More and more UI engineers cranked out "customized" bootstrap apps. Engineers familiar with bootstrap were able to modify and tweak the design. I even built my own resume on one of those bootstrap designs.
A couple of weeks ago a good friend of mine pinged me about help with his app prototype. He even picked out the template for himself. He sent it over to me as a zip file, I extracted it and my jaw dropped. The 566 MB of content I found in it was amazing.
It had:
- 4 layouts
- 5 dashboard mockups with sample graphs
- 7 different graphs
- an email template with all messages, view and write email templates
- metrics dashboard with 6 different data representations
- all sorts of UI widgets like zoomable maps
- form widgets with wizards, file uploads
- 19 user profile views
- 2 login, forgot password and different error pages
- a code editor, a timeline view, tree and chat view
- different UI elements like panels, buttons, tabs and badges
- 4 data table templates
- full e-commerce design for products, orders, order detail and payment forms
- 3 galleries
- 2 menu options
- a public site design, this way your company can have a marketing site aligned with the app
- 5 full and starter templates (angular.js, ASP.NET MVC, meteor.js, static HTML 5 template, Rails 4 templates)
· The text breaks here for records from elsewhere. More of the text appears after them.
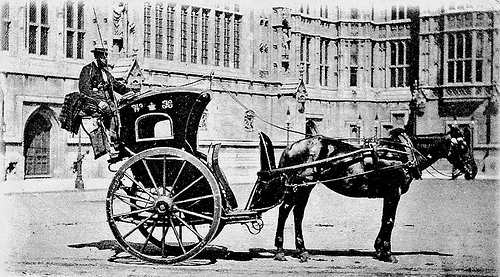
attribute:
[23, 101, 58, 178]
door — large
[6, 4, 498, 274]
picture — black, white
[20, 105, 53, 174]
door — large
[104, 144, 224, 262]
wheel — large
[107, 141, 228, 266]
wheel — brown, large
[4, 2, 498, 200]
building — very old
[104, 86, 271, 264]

- 3 CSS pre-processors (SASS, SCSS, LESS)
- all the templates in PSD in case you want to further tweak it yourself
With a template like that you can pretty much do everything you want. An e-commerce app? Sure! A data analytics application? Absolutely. I've tried using my UI chops before, but none of my attempts were remotely close to what a template like this can offer.
And the best part? This template does not cost $1000. Not even $500. You can have it all for 18 dollars. Yes, for the cost of your lunch you can put your ideas in motion.